_Passage provided_:

***

The next Bond film, the tenth, was released on 7 July 1977 (7/7/77) and also had a tie-in novelisation, as did the next film. If this was a failure, then the whole franchise would be in serious danger. The budget was doubled above the previous ones for the most spectacular Bond film yet.

The Spy Who Loved Me (film)

“Well, well... a British agent in love with a Russian agent. Détente, indeed” – Stromberg

When British and Soviet nuclear missile submarines go missing, James Bond is teamed up with beautiful Moscow Centre operative Major Anya Amasova to find them… but Bond has just killed her lover.

·         To an extent, this is a re-do of You Only Live Twice, with Lewis Gilbert in the director’s chair for both films.

·         The pre-titles sequence featuring a ski chase that is concluded by Bond skiing off a mountain, opening a Union Jack parachute, is considered a classic of the series. Audiences applauded the stunt, for which Ron Sylvester got $30,000 (you can see a ski hit his chute – it could have gone fatally wrong).

***

_Records shown_:
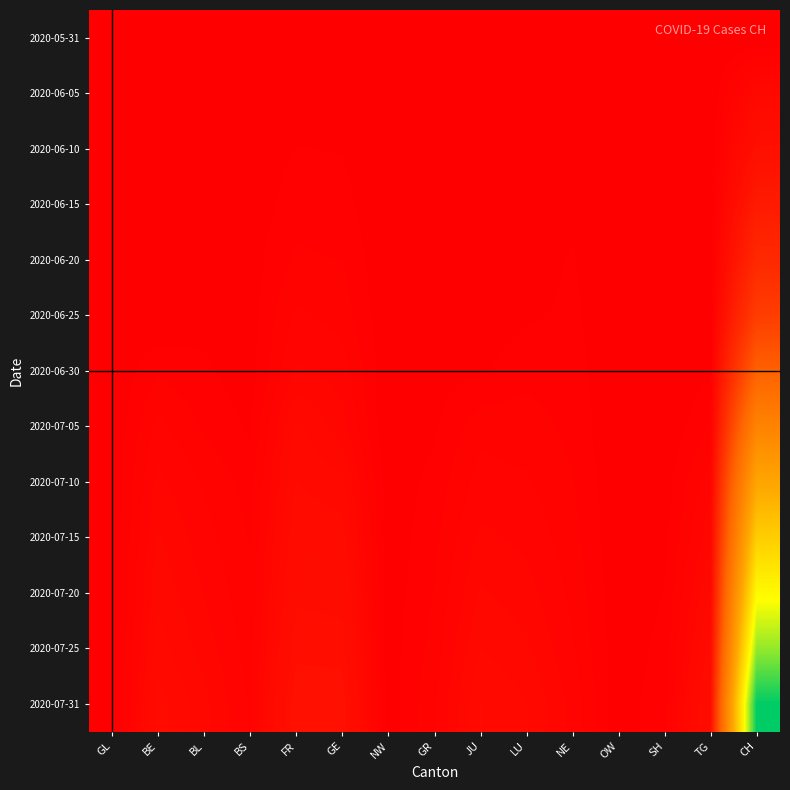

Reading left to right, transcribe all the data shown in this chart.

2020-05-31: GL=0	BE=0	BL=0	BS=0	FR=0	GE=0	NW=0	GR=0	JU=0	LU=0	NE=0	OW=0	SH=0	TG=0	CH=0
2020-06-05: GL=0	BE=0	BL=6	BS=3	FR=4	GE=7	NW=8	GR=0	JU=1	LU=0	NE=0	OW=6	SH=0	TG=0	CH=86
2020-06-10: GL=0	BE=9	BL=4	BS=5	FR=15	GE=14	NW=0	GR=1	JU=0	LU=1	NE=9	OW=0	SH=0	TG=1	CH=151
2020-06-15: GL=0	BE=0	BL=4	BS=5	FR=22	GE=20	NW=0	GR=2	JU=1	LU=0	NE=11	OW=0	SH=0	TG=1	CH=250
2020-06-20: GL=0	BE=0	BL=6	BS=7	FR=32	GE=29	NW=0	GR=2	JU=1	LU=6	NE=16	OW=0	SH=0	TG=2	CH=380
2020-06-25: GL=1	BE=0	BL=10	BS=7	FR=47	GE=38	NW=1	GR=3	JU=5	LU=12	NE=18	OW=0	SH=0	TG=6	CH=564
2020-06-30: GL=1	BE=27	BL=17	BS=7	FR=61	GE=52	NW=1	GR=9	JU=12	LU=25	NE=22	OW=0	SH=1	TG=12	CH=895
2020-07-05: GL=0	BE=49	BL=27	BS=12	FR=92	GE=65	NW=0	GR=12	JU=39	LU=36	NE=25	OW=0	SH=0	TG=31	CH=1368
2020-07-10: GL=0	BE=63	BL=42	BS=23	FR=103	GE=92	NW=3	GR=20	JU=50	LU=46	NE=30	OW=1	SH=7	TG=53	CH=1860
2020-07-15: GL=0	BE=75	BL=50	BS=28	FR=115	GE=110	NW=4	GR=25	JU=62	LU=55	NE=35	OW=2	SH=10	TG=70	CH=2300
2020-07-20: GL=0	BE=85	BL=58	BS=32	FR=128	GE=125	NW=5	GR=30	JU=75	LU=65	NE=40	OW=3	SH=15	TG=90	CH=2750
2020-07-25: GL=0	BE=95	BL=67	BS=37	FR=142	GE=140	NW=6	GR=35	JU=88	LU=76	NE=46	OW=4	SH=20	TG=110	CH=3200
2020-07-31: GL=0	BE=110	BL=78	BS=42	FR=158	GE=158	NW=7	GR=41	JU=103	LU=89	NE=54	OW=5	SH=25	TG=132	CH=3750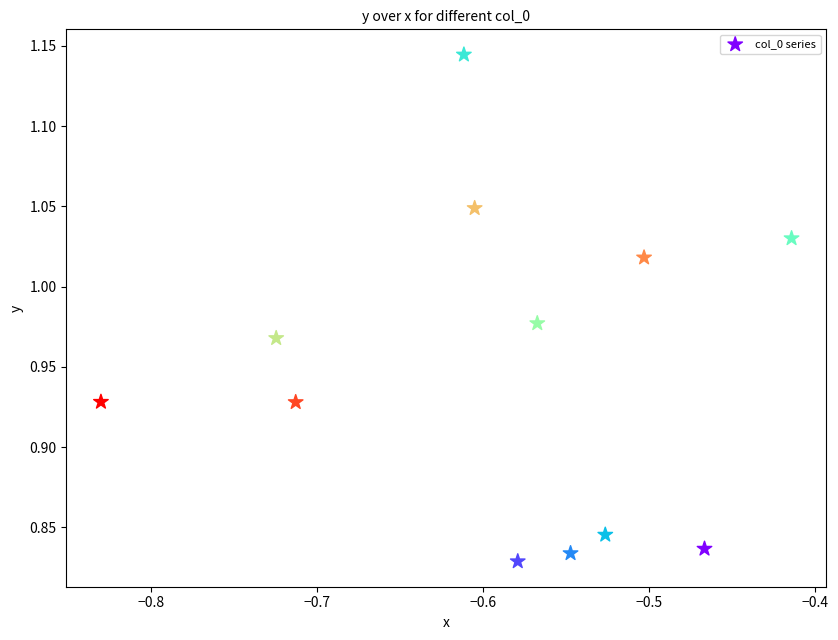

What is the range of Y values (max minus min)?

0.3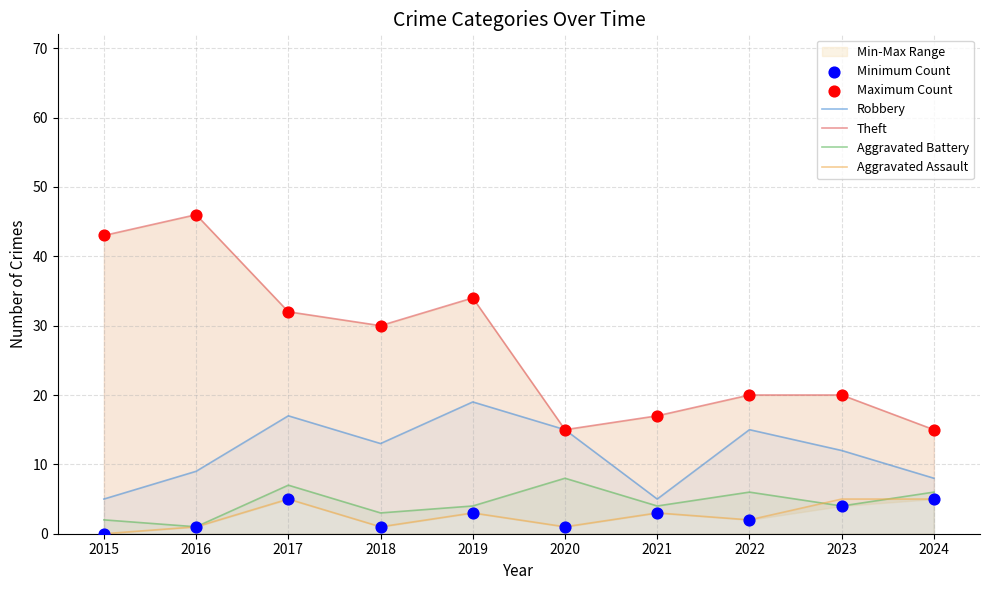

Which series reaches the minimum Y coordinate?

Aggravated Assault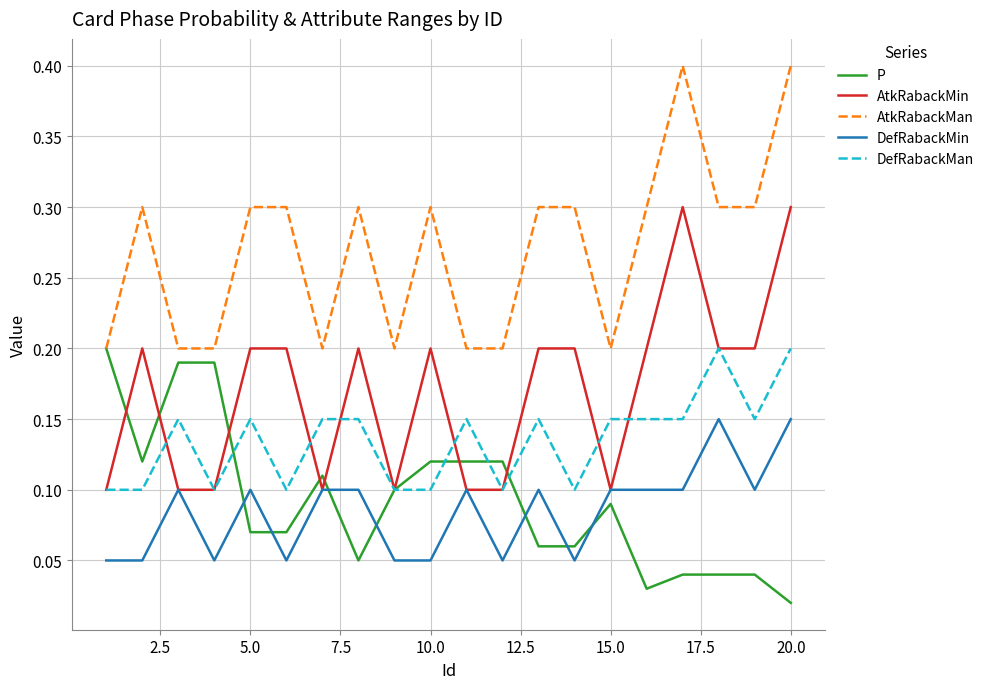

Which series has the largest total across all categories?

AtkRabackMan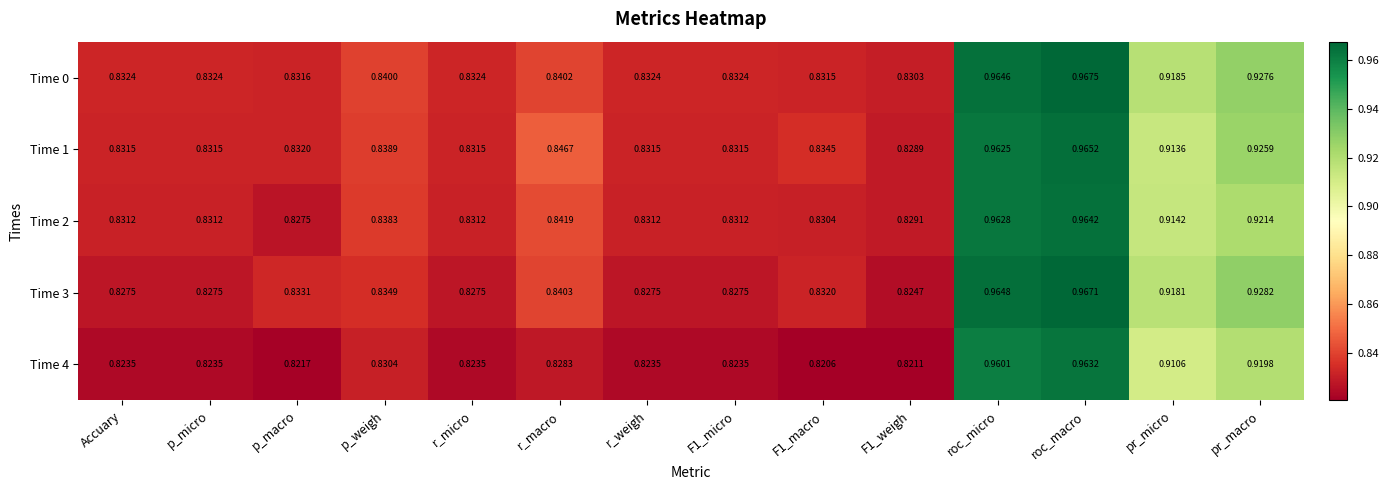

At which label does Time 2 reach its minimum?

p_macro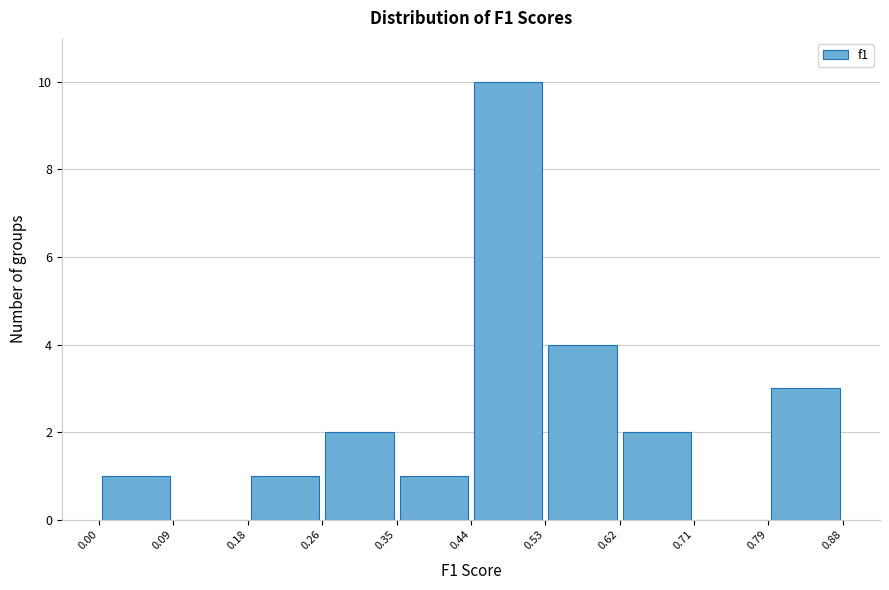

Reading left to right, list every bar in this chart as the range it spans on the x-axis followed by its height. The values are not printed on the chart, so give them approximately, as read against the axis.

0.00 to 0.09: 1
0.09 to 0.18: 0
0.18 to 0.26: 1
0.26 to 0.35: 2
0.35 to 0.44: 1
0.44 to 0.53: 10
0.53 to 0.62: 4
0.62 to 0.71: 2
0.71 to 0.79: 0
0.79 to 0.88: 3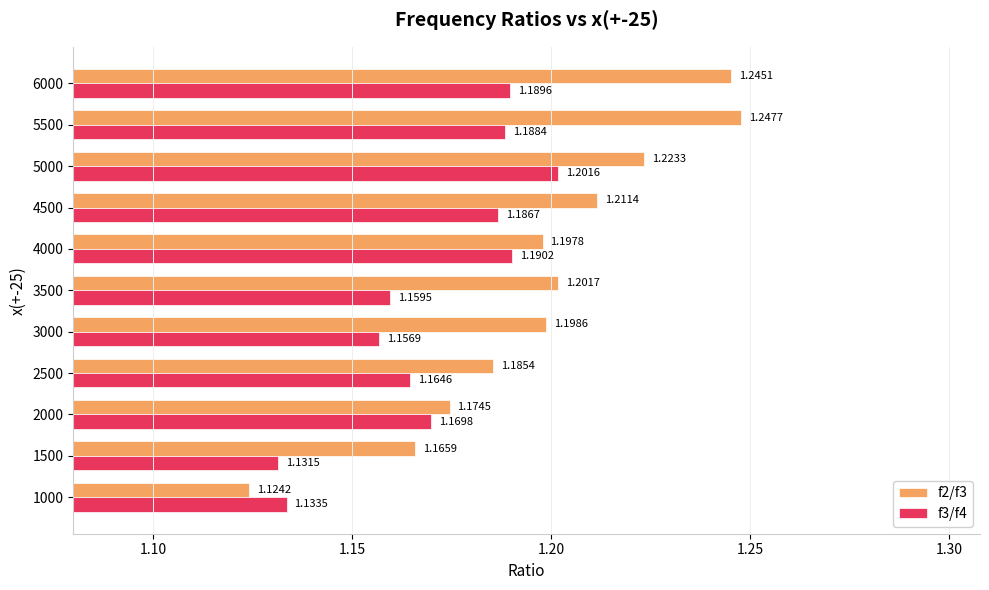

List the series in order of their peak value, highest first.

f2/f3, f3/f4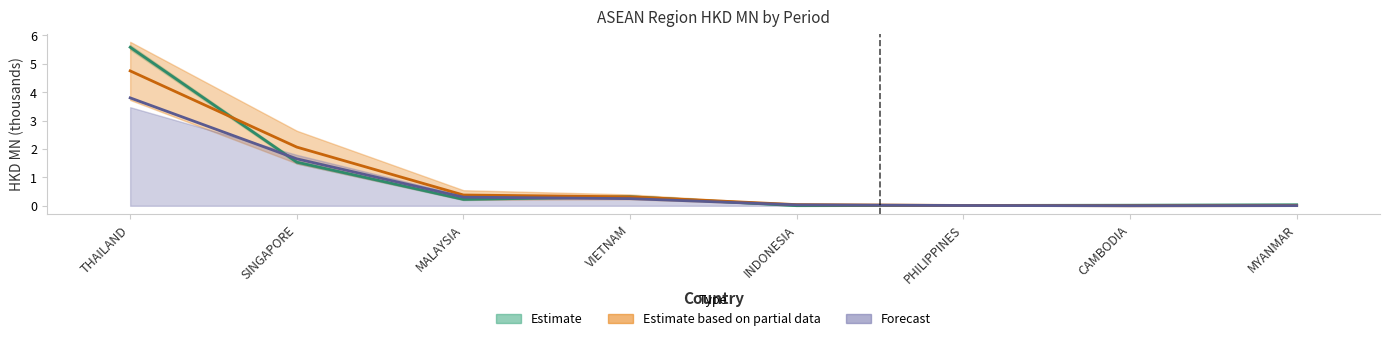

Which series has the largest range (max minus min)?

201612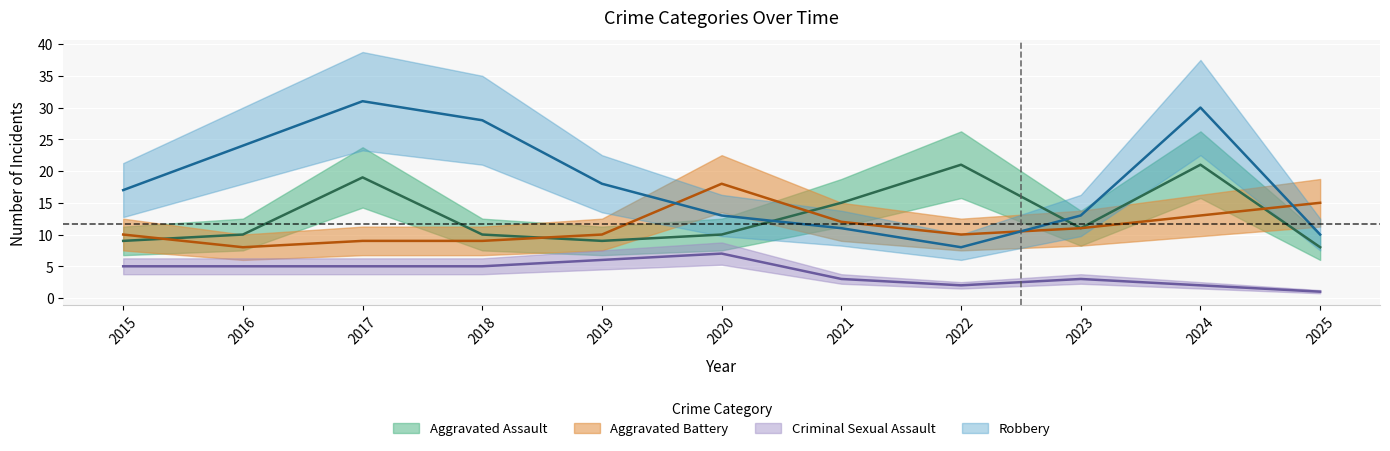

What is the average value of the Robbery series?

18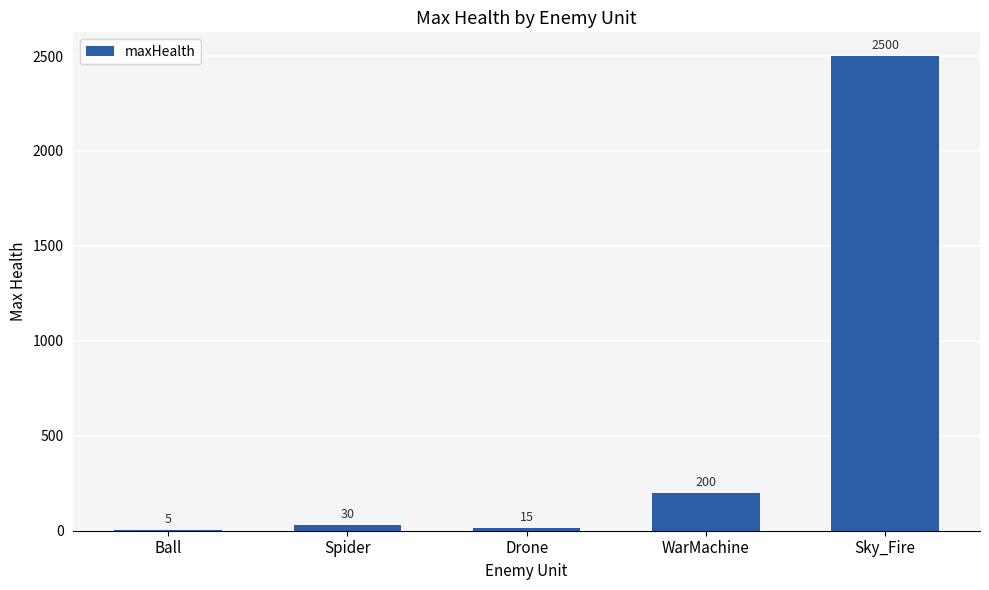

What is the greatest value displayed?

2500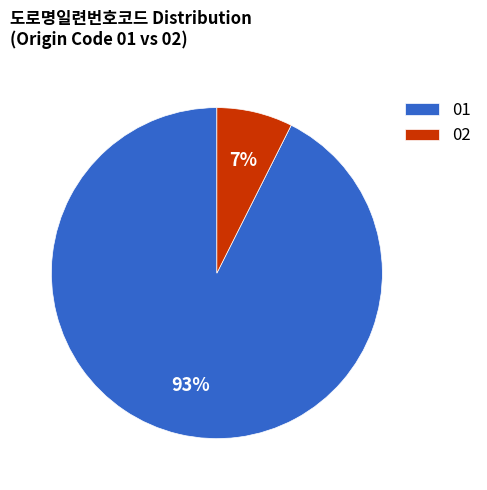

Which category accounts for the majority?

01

***

_Assignment A_:
From the passage on The Spy Who Loved Me:
(i) On what date was the tenth Bond film released?
(ii) Who directed both this film and You Only Live Twice?
(iii) How much was Ron Sylvester paid for the parachute stunt?
_Assignment B_: Which people or characters are named in the passage on The Spy Who Loved Me?
The data has no connection to the passage on The Spy Who Loved Me.

_Output A_:
(i) 7 July 1977
(ii) Lewis Gilbert
(iii) $30,000

_Output B_: Stromberg, James Bond, Major Anya Amasova, Lewis Gilbert, Ron Sylvester